(INPUT MATERIAL Opens)

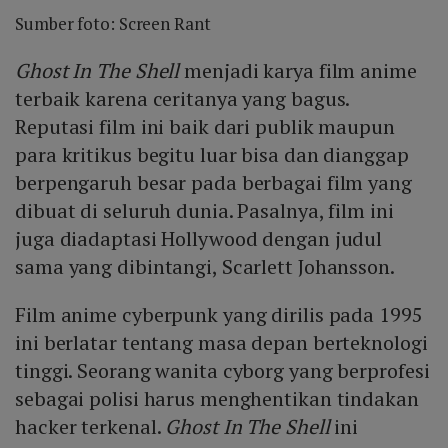
Sumber foto: Screen Rant
Ghost In The Shell
menjadi karya film anime
terbaik karena ceritanya yang bagus.
Reputasi film ini baik dari publik maupun
para kritikus begitu luar bisa dan dianggap
berpengaruh besar pada berbagai film yang
dibuat di seluruh dunia. Pasalnya, film ini
juga diadaptasi Hollywood dengan judul
sama yang dibintangi, Scarlett Johansson.
Film anime cyberpunk yang dirilis pada 1995
ini berlatar tentang masa depan berteknologi
tinggi. Seorang wanita cyborg yang berprofesi
sebagai polisi harus menghentikan tindakan
hacker terkenal.
Ghost In The Shell
ini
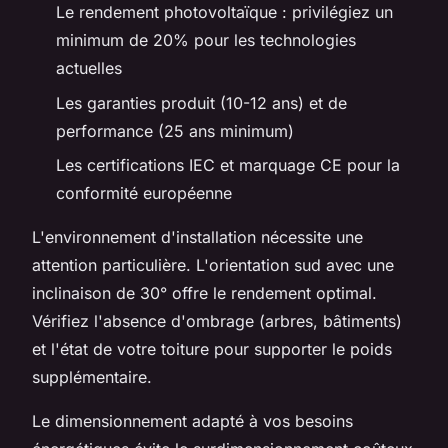
Le rendement photovoltaïque : privilégiez un
minimum de 20% pour les technologies
actuelles
Les garanties produit (10-12 ans) et de
performance (25 ans minimum)
Les certifications IEC et marquage CE pour la
conformité européenne
L'environnement d'installation nécessite une
attention particulière. L'orientation sud avec une
inclinaison de 30° offre le rendement optimal.
Vérifiez l'absence d'ombrage (arbres, bâtiments)
et l'état de votre toiture pour supporter le poids
supplémentaire.
Le dimensionnement adapté à vos besoins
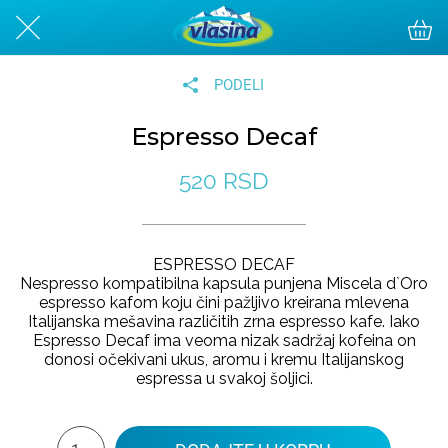
PODELI
Espresso Decaf
520 RSD
ESPRESSO DECAF
​​Nespresso kompatibilna kapsula punjena Miscela d`Oro
espresso kafom koju čini pažljivo kreirana mlevena
Italijanska mešavina različitih zrna espresso kafe. Iako
Espresso Decaf ima veoma nizak sadržaj kofeina on
donosi očekivani ukus, aromu i kremu Italijanskog
espressa u svakoj šoljici.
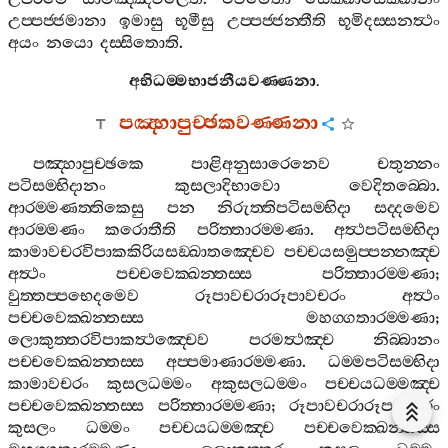
උප‍්පජ‍්ජමානා
ඉමාසු
භූමීසු
උප‍්පජ‍්ජන‍්තීති
භූමිදස‍්සනත්‍ථං
අයං
නයො
දස‍්සිතොති
.
අභිධම‍්මභාජනීයවණ‍්ණනා
.
පඤ‍්හාපුච‍්ඡකවණ‍්ණනා
පඤ‍්හාපුච‍්ඡකෙ
පාළිඅනුසාරෙනෙව
චතුන‍්නං
පටිසම‍්භිදානං
කුසලාදිභාවො
වෙදිතබ‍්බො
.
ආරම‍්මණත‍්තිකෙසු
පන
නිරුත‍්තිපටිසම‍්භිදා
සද‍්දමෙව
ආරම‍්මණං
කරොතීති
පරිත‍්තාරම‍්මණා
.
අත්‍ථපටිසම‍්භිදා
කාමාවචරවිපාකකිරියසඞ‍්ඛාතඤ‍්චෙව
පච‍්චයසමුප‍්පන‍්නඤ‍්ච
අත්‍ථං
පච‍්චවෙක‍්ඛන‍්තස‍්ස
පරිත‍්තාරම‍්මණා
;
වුත‍්තප‍්පභෙදමෙව
රූපාවචරාරූපාවචරං
අත්‍ථං
පච‍්චවෙක‍්ඛන‍්තස‍්ස
මහග‍්ගතාරම‍්මණා
;
ලොකුත‍්තරවිපාකත්‍ථඤ‍්චෙව
පරමත්‍ථඤ‍්ච
නිබ‍්බානං
පච‍්චවෙක‍්ඛන‍්තස‍්ස
අප‍්පමාණාරම‍්මණා
.
ධම‍්මපටිසම‍්භිදා
කාමාවචරං
කුසලධම‍්මං
අකුසලධම‍්මං
පච‍්චයධම‍්මඤ‍්ච
පච‍්චවෙක‍්ඛන‍්තස‍්ස
පරිත‍්තාරම‍්මණා
;
රූපාවචරාරූපාවචරං
කුසලං
ධම‍්මං
පච‍්චයධම‍්මඤ‍්ච
පච‍්චවෙක‍්ඛන‍්තස‍්ස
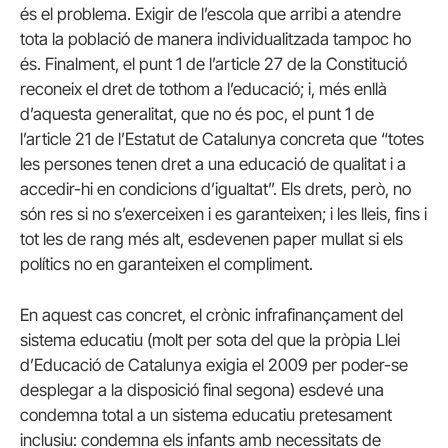
és el problema. Exigir de l’escola que arribi a atendre
tota la població de manera individualitzada tampoc ho
és. Finalment, el punt 1 de l’article 27 de la Constitució
reconeix el dret de tothom a l’educació; i, més enllà
d’aquesta generalitat, que no és poc, el punt 1 de
l’article 21 de l’Estatut de Catalunya concreta que “totes
les persones tenen dret a una educació de qualitat i a
accedir-hi en condicions d’igualtat”. Els drets, però, no
són res si no s’exerceixen i es garanteixen; i les lleis, fins i
tot les de rang més alt, esdevenen paper mullat si els
polítics no en garanteixen el compliment.
En aquest cas concret, el crònic infrafinançament del
sistema educatiu (molt per sota del que la pròpia Llei
d’Educació de Catalunya exigia el 2009 per poder-se
desplegar a la disposició final segona) esdevé una
condemna total a un sistema educatiu pretesament
inclusiu: condemna els infants amb necessitats de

(INPUT MATERIAL Closes)

Transcribe, from the material above, the stretch starting at the line with "et l'état de" and ending at the line with "accedir-hi en condicions", both included, exactly. Do not carry over pictures.

et l'état de votre toiture pour supporter le poids
supplémentaire.
Le dimensionnement adapté à vos besoins
PODELI
Espresso Decaf
520 RSD
ESPRESSO DECAF
​​Nespresso kompatibilna kapsula punjena Miscela d`Oro
espresso kafom koju čini pažljivo kreirana mlevena
Italijanska mešavina različitih zrna espresso kafe. Iako
Espresso Decaf ima veoma nizak sadržaj kofeina on
donosi očekivani ukus, aromu i kremu Italijanskog
espressa u svakoj šoljici.
උප‍්පජ‍්ජමානා
ඉමාසු
භූමීසු
උප‍්පජ‍්ජන‍්තීති
භූමිදස‍්සනත්‍ථං
අයං
නයො
දස‍්සිතොති
.
අභිධම‍්මභාජනීයවණ‍්ණනා
.
පඤ‍්හාපුච‍්ඡකවණ‍්ණනා
පඤ‍්හාපුච‍්ඡකෙ
පාළිඅනුසාරෙනෙව
චතුන‍්නං
පටිසම‍්භිදානං
කුසලාදිභාවො
වෙදිතබ‍්බො
.
ආරම‍්මණත‍්තිකෙසු
පන
නිරුත‍්තිපටිසම‍්භිදා
සද‍්දමෙව
ආරම‍්මණං
කරොතීති
පරිත‍්තාරම‍්මණා
.
අත්‍ථපටිසම‍්භිදා
කාමාවචරවිපාකකිරියසඞ‍්ඛාතඤ‍්චෙව
පච‍්චයසමුප‍්පන‍්නඤ‍්ච
අත්‍ථං
පච‍්චවෙක‍්ඛන‍්තස‍්ස
පරිත‍්තාරම‍්මණා
;
වුත‍්තප‍්පභෙදමෙව
රූපාවචරාරූපාවචරං
අත්‍ථං
පච‍්චවෙක‍්ඛන‍්තස‍්ස
මහග‍්ගතාරම‍්මණා
;
ලොකුත‍්තරවිපාකත්‍ථඤ‍්චෙව
පරමත්‍ථඤ‍්ච
නිබ‍්බානං
පච‍්චවෙක‍්ඛන‍්තස‍්ස
අප‍්පමාණාරම‍්මණා
.
ධම‍්මපටිසම‍්භිදා
කාමාවචරං
කුසලධම‍්මං
අකුසලධම‍්මං
පච‍්චයධම‍්මඤ‍්ච
පච‍්චවෙක‍්ඛන‍්තස‍්ස
පරිත‍්තාරම‍්මණා
;
රූපාවචරාරූපාවචරං
කුසලං
ධම‍්මං
පච‍්චයධම‍්මඤ‍්ච
පච‍්චවෙක‍්ඛන‍්තස‍්ස
és el problema. Exigir de l’escola que arribi a atendre
tota la població de manera individualitzada tampoc ho
és. Finalment, el punt 1 de l’article 27 de la Constitució
reconeix el dret de tothom a l’educació; i, més enllà
d’aquesta generalitat, que no és poc, el punt 1 de
l’article 21 de l’Estatut de Catalunya concreta que “totes
les persones tenen dret a una educació de qualitat i a
accedir-hi en condicions d’igualtat”. Els drets, però, no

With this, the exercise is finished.